SUPPLIED PASSAGE section start
So there are two giving of the Ten Commandments, one is in Exodus 20, the other is in Deuteronomy 5. It's interesting, they're identical except for this commandment. In Exodus, it's rooted in creation and the fact that God rested on the seventh day, setting a pattern for mankind. But in the second, the basis for it in Deuteronomy chapter five, the basis of it changes from creation to redemption. And so actually there is a sweetness to this day with the coming of Jesus and all that he accomplished for the Lord's people, because it really is a day to reflect and rejoice in the things that Christ is to us.
You know, a decade and a half ago, I was preaching through the book of Deuteronomy. You were there, Jason, And we got to Deuteronomy chapter five. And this is the section on the 10 commandments. And I remember preaching the first sermon on that. And I got us together as elders and I said, you know what?
We need to figure out where we all stand on this. We know we're 1689 guys, but we're not perfectly clear on it, and our congregation isn't perfectly clear on it. So what are we going to do? Well, we decided to preach through a number of Sabbath texts, Isaiah 58, Hebrews 4, and so forth. But the first sermon, people were very disturbed.
You mean God wants to limit my day on the Lord's day? Yes, the whole day. That's what I said. Some people were kind of angry the first time, the first sermon. The second sermon, people were thinking, interesting.
By the third sermon they're saying, that is, that, there's something here. And by the time we finished the series, people were coming up to us and saying, you know, I've never had so much joy in the Lord's day. But all along, all along when we were preaching to this, people were badgering us. They were saying, tell us what we can't do. Tell us what we can't do.
Tell us what we can't do. We refuse to answer that question because the Bible doesn't do it. It just gives you a couple of things you can't do. Everybody knows when they're not adoring the Lord. You know, you know when you're not worshiping God, you know, when you're not celebrating the Lord's day, the way he meant it and no, and every, and nobody can celebrate the Lord's day perfectly.
So, you know, we, we were reluctant to give a list of what you can't do. Yeah, Tim and Scott, I think one of the things we want to say here is that until you're really being benefited by it, you don't rightly understand it. So If the Lord's day, if a day for rest and worship isn't a delight to you and a help to you, then you gotta go back to the book. We don't rightly understand it yet until we're really being helped by it. Why is it noxious to you that you would spend a day delighting in the Lord?
SUPPLIED PASSAGE section end
DATA FOR REVIEW section start
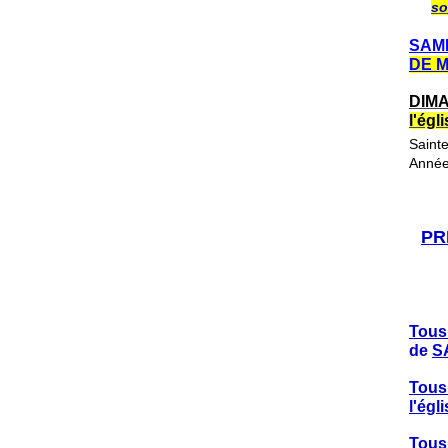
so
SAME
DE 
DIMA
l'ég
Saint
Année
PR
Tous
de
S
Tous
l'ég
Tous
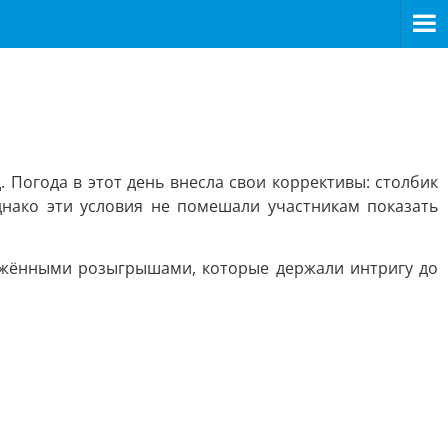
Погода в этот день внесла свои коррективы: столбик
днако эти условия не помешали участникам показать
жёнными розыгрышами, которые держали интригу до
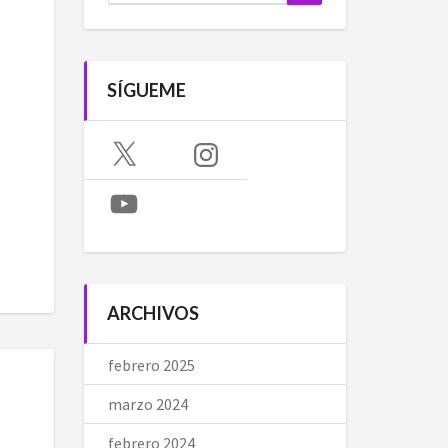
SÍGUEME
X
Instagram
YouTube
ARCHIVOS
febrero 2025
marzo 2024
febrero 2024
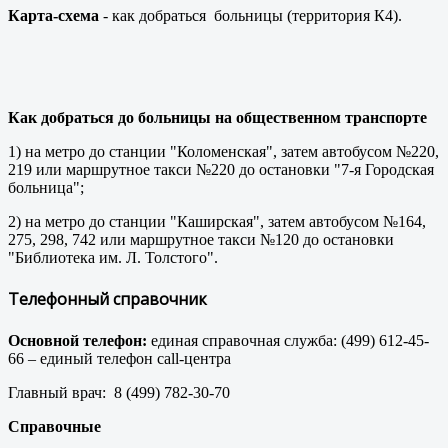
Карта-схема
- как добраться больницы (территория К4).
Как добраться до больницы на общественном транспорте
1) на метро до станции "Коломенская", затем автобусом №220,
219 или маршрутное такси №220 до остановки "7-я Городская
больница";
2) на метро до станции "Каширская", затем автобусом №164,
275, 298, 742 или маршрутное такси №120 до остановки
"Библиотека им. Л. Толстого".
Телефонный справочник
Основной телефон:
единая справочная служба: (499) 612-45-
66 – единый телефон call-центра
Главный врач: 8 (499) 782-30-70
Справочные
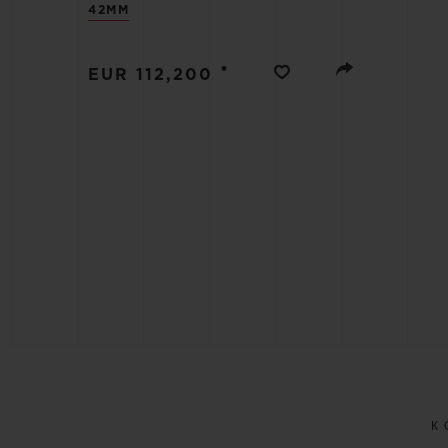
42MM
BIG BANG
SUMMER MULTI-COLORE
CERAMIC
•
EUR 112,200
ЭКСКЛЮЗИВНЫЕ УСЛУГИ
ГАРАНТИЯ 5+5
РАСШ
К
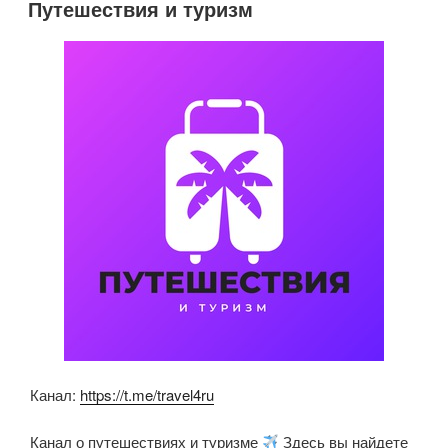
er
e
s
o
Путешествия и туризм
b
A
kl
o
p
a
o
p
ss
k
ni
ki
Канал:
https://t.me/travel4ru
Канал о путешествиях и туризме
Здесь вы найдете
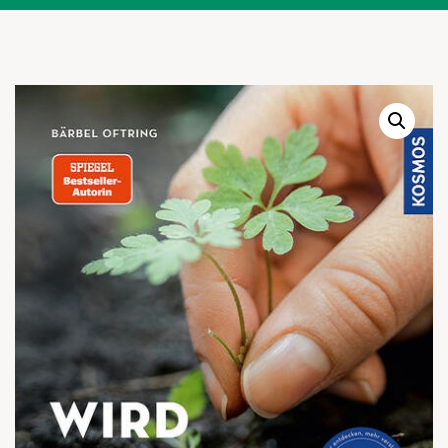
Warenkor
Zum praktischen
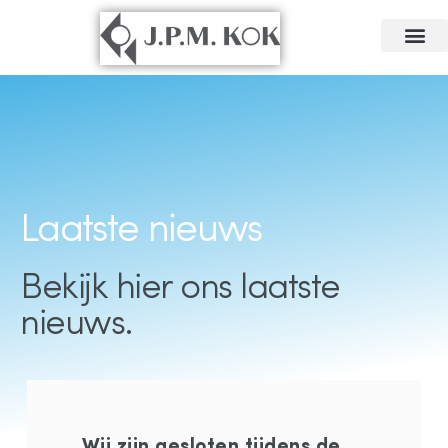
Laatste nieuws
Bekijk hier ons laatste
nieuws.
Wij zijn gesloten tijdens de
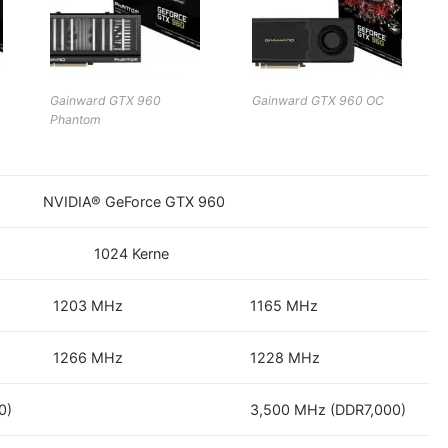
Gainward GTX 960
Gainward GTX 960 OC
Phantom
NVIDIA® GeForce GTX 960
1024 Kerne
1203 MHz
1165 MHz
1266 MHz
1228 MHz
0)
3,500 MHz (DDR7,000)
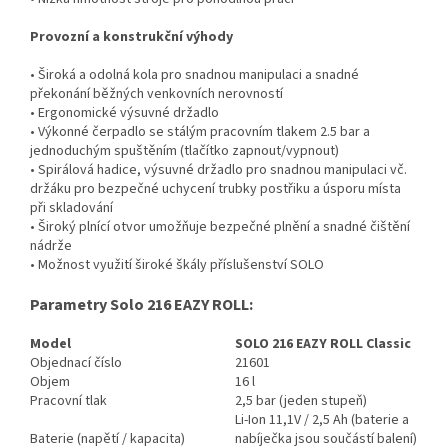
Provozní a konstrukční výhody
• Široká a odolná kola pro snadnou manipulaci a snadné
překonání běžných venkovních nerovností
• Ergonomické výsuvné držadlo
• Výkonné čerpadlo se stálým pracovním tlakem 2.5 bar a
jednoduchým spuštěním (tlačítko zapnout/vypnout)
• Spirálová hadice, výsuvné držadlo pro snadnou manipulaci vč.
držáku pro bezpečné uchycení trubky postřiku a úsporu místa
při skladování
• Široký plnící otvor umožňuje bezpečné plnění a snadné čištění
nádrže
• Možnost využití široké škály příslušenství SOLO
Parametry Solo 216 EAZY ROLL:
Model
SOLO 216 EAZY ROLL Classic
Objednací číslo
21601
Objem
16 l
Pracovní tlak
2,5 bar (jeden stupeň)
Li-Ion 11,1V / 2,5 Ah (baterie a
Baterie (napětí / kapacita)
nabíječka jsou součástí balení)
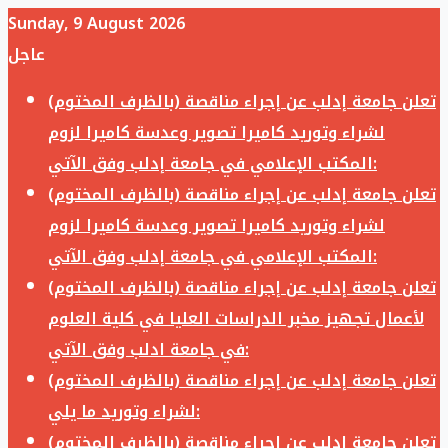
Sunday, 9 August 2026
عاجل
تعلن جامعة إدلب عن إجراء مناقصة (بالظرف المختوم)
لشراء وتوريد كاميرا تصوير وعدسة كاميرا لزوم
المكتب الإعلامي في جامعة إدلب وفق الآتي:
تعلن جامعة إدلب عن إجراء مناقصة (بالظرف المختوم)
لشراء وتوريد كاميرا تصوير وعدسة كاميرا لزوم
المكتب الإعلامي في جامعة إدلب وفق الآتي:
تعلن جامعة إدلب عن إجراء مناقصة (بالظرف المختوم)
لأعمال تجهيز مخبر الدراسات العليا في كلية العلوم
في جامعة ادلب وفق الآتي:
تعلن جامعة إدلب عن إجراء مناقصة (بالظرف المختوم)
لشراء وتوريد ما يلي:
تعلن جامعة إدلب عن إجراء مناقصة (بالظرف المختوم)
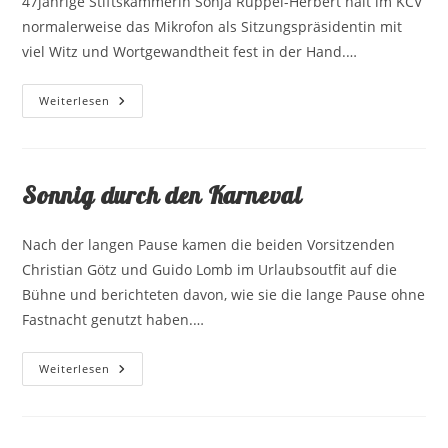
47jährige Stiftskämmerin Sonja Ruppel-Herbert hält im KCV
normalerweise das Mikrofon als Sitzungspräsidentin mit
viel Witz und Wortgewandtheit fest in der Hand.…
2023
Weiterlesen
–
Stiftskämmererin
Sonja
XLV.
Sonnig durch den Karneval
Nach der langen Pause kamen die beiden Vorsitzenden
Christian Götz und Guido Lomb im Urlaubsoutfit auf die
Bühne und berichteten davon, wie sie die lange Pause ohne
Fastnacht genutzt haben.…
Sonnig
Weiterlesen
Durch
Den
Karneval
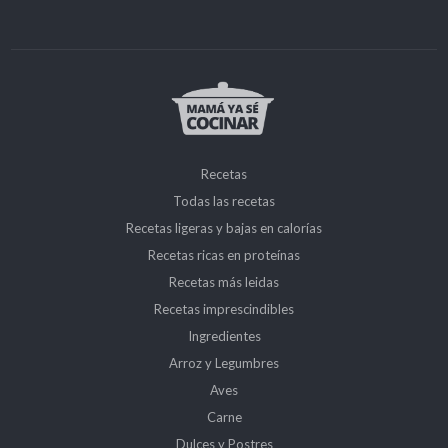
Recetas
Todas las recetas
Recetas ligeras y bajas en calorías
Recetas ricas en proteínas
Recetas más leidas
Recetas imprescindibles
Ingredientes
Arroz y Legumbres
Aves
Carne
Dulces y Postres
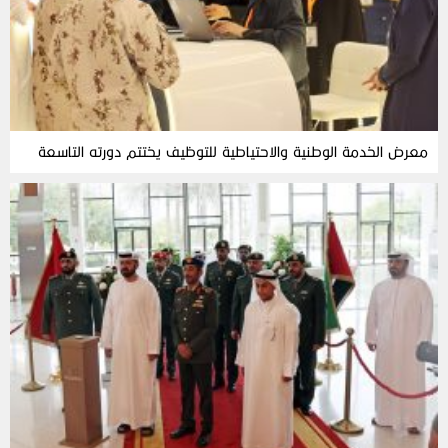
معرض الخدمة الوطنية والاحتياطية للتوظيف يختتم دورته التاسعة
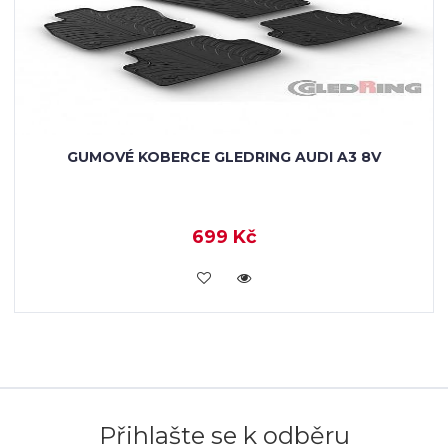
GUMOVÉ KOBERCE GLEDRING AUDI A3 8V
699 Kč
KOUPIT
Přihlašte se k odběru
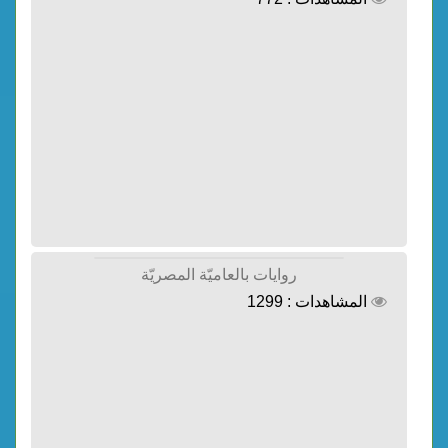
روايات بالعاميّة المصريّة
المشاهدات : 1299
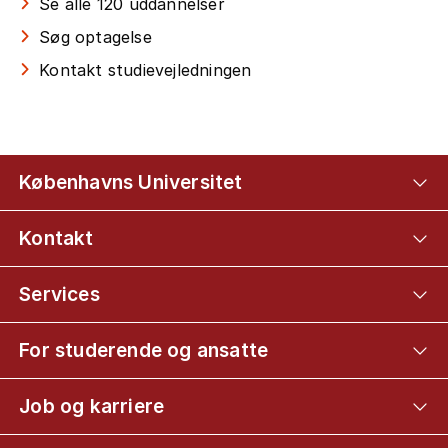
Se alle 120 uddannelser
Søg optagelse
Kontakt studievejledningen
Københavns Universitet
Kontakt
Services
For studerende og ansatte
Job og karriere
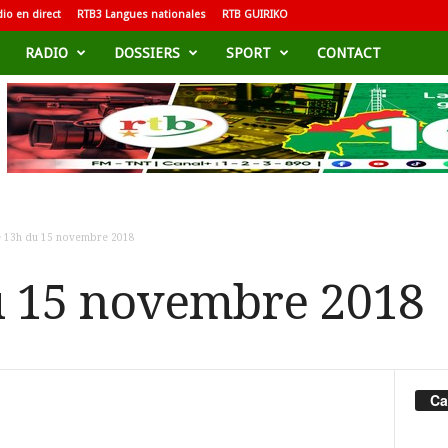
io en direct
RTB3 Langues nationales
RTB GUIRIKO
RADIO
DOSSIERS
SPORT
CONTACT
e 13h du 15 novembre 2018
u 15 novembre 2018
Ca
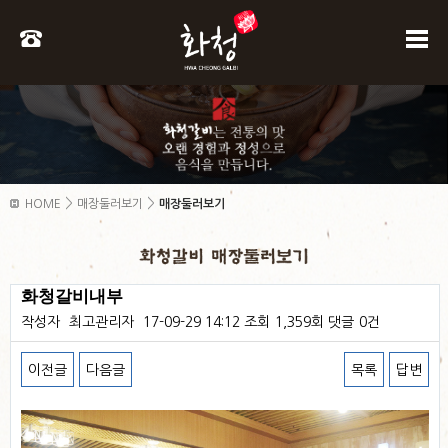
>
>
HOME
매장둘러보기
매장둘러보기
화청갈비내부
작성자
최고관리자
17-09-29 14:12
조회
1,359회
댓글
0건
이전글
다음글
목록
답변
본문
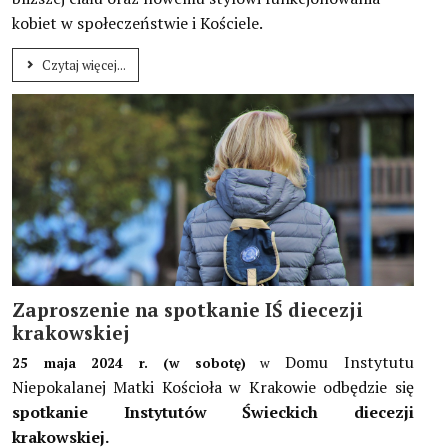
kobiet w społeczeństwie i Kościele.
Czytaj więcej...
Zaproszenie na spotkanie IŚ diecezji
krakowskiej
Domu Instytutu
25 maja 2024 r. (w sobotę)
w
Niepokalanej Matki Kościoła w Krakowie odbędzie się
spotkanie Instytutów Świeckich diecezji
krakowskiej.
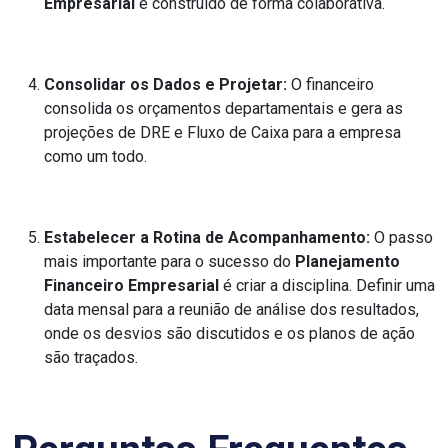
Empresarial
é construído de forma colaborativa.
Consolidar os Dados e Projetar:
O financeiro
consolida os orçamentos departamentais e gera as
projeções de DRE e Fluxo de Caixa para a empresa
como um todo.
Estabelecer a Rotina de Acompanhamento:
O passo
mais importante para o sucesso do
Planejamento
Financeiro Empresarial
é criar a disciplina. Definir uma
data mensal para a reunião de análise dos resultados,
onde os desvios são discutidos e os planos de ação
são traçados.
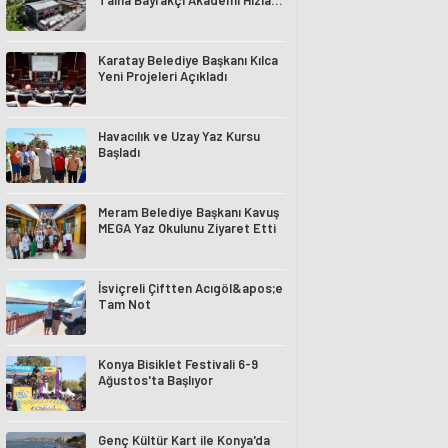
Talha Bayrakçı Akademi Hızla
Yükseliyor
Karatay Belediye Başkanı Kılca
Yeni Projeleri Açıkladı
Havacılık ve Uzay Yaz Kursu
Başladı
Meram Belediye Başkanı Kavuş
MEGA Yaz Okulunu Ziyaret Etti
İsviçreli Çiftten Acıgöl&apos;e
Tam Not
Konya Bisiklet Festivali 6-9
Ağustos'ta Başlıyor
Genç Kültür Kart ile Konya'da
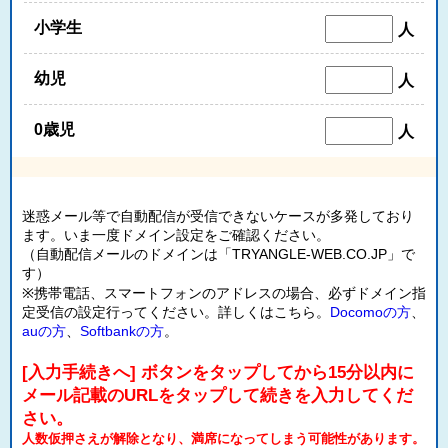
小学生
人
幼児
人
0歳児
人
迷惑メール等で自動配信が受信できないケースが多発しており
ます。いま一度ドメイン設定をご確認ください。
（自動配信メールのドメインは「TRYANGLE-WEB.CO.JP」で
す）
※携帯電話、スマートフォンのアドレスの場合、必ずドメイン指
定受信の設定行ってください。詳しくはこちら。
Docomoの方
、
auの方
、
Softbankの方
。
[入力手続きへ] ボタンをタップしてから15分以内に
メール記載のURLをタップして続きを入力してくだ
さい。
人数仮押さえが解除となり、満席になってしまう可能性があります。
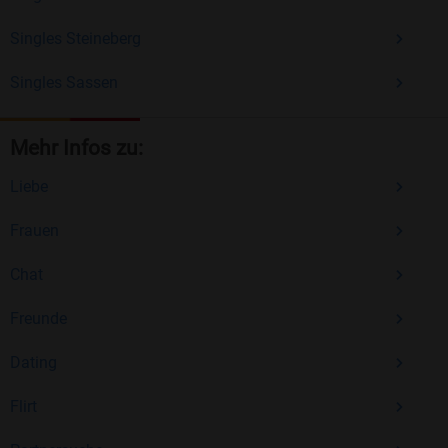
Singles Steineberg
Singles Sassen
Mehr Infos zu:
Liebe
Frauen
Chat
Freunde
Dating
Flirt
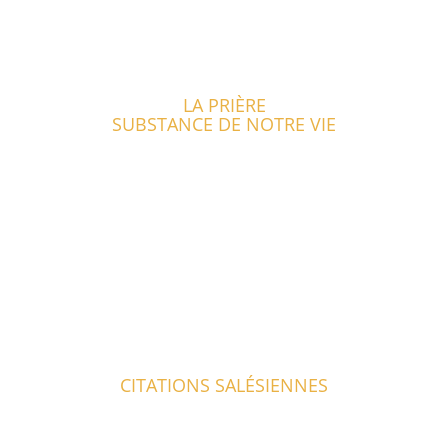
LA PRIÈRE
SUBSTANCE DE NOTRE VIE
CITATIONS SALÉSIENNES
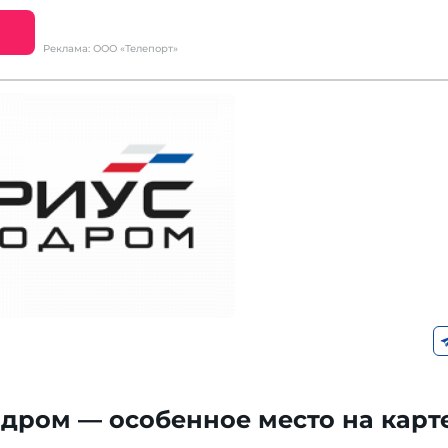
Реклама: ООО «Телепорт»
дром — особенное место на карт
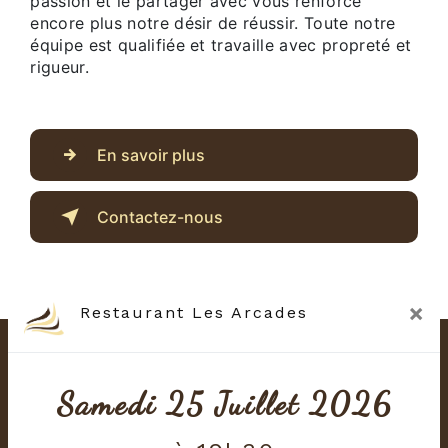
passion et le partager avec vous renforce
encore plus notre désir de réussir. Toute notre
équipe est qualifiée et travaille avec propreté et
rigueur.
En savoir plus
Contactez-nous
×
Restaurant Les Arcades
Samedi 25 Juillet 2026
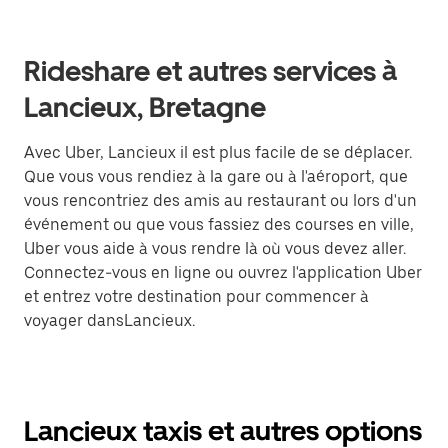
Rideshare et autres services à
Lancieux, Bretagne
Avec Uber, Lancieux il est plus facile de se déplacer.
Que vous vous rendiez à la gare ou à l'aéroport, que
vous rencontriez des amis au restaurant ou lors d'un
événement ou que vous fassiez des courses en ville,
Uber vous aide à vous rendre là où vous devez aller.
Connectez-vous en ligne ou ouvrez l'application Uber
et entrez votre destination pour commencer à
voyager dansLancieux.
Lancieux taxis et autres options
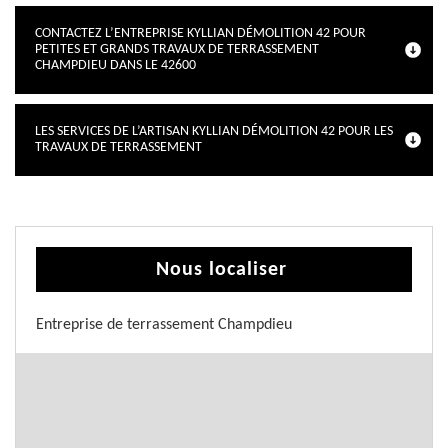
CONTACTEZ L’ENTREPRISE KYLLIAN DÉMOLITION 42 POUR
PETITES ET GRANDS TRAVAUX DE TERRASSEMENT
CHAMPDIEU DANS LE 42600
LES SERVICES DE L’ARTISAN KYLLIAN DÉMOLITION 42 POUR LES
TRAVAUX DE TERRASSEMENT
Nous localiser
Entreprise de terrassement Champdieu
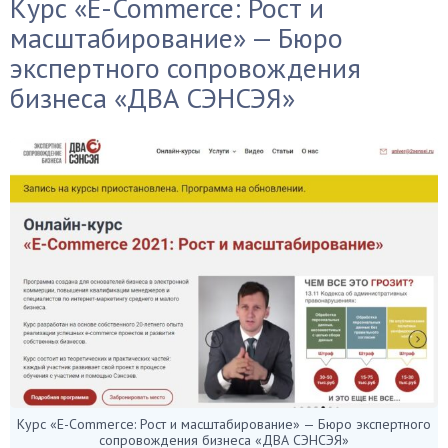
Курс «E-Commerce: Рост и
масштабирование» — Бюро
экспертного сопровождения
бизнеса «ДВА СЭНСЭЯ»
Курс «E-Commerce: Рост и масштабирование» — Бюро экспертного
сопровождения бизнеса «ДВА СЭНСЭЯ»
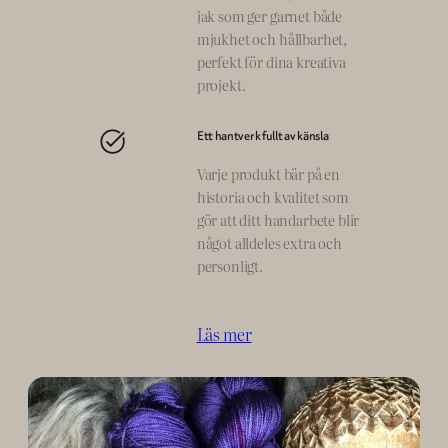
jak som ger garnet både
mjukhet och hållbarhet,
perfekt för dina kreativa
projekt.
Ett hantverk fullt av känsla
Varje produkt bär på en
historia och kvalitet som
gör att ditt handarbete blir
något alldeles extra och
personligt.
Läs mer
DATA FOR REVIEW section end
*TASKS TO COMPLETE:*
A. In the Lord's day discussion, how does the basis of the Sabbath commandment change between Exodus and Deuteronomy?
B. Pick up the Lord's day discussion after its final sentence and keep it going in the same voice.

*PER-TASK OUTPUTS:*
A. It changes from creation to redemption.

B.
That was one question we asked people. Well, I think that's when they confronted Jesus over the Sabbath regulations. And he was trying to teach them that this is not a set of shackles that you put upon people. And that's the conception that people have is, oh, you mean we have to do this, but rather it's more that we get to do this. This is something that we ought to look forward to every single week to see a day devoted to rest and worship.
Yeah, he says the Sabbath was made for man. He speaks of the blessing of it and really to unshackle it from all these rules and regulations that the Pharisees had put on the celebration of the Lord's Day. And they were ridiculous shackles, all made up out of whole cloth. I don't remember which commentator this should be attributed to just to say this did not originate with me. But the commentator said if you know if you had an employer that gave you seven and a half weeks off, would you be mad at that employer?
And of course, the unspoken answer is no, you would love that employer who gets seven and a half weeks off. Well, the truth is the people of God are given seven, the equivalent of seven and a half weeks off if you take a day to rest and one day and seven to rest. Yeah. So you have Jesus really establishing the reality and the truth of the Sabbath, that it's good for man, men should participate in it. And then also next fifth, the prophets.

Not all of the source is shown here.